Brief: Copy out every line from the records that includes "chaque".

(Entries taken from a collection)
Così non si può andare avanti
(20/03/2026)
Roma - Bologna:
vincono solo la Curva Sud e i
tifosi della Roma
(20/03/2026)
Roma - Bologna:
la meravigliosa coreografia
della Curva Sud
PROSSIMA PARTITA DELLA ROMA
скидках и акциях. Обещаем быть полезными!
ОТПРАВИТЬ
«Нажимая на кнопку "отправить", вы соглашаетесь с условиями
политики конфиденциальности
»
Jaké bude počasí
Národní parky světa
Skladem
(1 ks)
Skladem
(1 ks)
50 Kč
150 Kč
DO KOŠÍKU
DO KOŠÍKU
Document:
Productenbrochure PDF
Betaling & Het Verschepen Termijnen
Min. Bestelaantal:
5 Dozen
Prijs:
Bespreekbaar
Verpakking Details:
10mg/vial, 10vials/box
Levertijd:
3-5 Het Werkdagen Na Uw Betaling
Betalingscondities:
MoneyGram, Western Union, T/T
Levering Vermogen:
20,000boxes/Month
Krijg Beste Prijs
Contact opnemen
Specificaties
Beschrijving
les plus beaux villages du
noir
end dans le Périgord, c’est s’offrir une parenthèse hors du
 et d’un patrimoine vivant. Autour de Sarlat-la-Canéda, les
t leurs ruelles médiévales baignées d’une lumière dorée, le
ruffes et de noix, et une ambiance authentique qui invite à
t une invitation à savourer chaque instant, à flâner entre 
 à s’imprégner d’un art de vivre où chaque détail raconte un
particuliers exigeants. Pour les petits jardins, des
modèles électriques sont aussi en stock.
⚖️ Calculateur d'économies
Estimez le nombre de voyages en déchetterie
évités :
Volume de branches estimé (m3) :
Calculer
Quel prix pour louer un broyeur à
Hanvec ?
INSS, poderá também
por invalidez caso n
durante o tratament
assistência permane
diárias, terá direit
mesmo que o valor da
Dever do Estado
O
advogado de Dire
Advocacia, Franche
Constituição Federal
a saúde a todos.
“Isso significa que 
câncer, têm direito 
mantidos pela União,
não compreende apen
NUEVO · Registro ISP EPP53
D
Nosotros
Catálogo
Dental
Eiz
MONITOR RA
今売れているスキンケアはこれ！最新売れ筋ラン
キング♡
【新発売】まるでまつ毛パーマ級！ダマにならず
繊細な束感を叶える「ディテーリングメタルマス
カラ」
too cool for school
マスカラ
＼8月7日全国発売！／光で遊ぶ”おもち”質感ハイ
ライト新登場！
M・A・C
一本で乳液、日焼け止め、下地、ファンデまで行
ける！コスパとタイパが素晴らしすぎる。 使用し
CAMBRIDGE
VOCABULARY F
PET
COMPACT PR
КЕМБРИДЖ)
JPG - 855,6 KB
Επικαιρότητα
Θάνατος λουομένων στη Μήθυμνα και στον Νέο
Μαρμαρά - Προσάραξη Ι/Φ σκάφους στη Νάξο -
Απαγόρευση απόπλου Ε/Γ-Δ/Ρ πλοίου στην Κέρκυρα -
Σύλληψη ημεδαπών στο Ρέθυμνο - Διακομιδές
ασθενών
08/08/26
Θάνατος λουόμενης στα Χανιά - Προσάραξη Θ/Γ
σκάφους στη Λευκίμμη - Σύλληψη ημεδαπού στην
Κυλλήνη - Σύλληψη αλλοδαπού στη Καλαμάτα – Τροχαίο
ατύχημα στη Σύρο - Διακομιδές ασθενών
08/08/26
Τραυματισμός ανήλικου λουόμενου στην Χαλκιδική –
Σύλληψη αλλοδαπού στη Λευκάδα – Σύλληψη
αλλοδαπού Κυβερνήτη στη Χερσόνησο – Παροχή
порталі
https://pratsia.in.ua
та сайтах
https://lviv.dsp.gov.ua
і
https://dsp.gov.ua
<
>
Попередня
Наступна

Exercise response:
t une invitation à savourer chaque instant, à flâner entre 
 à s’imprégner d’un art de vivre où chaque détail raconte un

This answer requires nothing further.